I think, talk and write a lot about the pornification of our society, and I’m not the only one. A lot of feminists write about it because, what with overtly sexual adverts on billboards, readily available porn mags, and naked ladies bizarrely placed on the front pages of certain newspapers, it is impossible to avoid. Faced with a constant stream of this stuff, no wonder it takes up so much of the blogosphere.

But, there are many other problems too, and quite a few aren’t as explicitly violating women’s rights and butchering equality. Take for example, budget cuts. When our Government professes that ‘we’re all in it together’, you wouldn’t think that “budget cuts” are disproportionally affecting women. Yet with job cuts, benefits freezes and reductions in legal aid, women are feeling the effects of our austerity much more than men.

Job cuts have meant that, at present, there are 1.13 million unemployed women in Britain, and according to The Office for National Statistics, between October and December 2011, 32,000 women became unemployed compared with only 16,000 men.

The progress women have been making in gaining equal access to the workplace is slowly but surely being undermined. Have men always seen us as dispensable? Has this view been lying dormant over the last few years and is now rearing its ugly head in a time of crisis?  It’s hard to think otherwise, when, according to data collected by the Fawcett Society, in the last quarter 81% of those losing their jobs were women; and in some local councils 100% of those fired were women.

And let’s not forget that for those depleting number of few women still in jobs, they face a full-time pay gap of 20.4%.

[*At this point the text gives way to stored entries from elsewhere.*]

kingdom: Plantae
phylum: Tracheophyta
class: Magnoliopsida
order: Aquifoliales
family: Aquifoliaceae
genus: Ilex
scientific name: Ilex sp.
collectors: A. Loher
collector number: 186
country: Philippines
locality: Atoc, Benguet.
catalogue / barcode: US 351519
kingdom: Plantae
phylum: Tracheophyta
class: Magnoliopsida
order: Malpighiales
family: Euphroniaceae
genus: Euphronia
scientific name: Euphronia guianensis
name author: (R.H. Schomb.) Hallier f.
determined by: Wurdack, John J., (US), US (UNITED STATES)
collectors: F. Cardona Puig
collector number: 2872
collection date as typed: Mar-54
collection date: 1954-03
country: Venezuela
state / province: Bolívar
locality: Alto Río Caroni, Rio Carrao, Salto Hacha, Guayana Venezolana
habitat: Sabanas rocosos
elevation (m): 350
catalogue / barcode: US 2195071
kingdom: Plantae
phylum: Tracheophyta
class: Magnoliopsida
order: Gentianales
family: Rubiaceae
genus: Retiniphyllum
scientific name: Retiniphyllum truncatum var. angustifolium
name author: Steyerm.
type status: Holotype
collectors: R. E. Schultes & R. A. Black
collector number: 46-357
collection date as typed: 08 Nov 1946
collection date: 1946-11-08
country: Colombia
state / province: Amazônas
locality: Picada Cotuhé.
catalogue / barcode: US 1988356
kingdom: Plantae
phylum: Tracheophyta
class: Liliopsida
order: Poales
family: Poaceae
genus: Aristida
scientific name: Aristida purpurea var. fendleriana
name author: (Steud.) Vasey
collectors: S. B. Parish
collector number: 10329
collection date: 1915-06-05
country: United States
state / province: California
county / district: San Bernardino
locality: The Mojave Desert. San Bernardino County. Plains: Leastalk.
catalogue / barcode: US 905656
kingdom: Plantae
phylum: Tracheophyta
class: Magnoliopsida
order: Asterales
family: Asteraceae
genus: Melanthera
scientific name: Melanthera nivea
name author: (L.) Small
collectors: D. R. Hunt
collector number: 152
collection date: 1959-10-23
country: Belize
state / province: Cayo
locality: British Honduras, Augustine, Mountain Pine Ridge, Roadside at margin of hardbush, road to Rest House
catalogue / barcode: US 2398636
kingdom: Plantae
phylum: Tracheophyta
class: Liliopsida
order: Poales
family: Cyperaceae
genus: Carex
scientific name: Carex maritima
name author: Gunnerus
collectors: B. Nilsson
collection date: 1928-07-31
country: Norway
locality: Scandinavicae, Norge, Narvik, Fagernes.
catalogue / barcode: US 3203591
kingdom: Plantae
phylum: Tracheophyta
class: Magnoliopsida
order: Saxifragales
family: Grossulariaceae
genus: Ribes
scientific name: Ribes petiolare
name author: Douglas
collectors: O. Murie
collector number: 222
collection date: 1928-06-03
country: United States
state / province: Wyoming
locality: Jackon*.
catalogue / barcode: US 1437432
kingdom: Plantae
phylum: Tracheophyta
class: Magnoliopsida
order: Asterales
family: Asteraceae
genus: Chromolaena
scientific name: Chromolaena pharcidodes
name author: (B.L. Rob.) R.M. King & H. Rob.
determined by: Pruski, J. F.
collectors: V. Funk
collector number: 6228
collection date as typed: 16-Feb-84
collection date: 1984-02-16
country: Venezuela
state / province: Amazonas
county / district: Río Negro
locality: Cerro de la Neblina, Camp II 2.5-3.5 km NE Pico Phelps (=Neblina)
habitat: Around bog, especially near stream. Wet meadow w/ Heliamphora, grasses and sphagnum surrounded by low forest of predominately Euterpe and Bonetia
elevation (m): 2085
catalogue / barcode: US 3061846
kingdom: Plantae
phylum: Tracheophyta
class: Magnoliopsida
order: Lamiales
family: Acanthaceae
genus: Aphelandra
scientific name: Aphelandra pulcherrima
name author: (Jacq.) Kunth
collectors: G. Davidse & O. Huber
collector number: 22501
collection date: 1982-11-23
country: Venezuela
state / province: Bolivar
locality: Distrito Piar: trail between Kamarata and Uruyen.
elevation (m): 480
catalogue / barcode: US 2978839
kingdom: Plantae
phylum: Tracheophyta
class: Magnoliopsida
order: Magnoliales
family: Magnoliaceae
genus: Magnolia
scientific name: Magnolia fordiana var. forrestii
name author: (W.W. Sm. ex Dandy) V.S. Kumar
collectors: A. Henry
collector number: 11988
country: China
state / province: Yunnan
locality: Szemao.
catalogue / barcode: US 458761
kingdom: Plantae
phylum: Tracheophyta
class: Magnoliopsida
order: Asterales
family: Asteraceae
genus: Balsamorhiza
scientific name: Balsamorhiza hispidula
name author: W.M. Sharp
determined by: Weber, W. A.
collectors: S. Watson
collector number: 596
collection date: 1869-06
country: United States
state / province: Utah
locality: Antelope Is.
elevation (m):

There are many problems facing women – feminists understandably will prioritise one area over another. But today, let us not stay quiet on as issue as profound and damaging as that of unequal pay and unequal job cuts. Write to your local media, write to your MP, attend a rally, check out what the Fawcett Society is suggesting we do. Losing what women before us fought for, that’s not something we want done on our watch.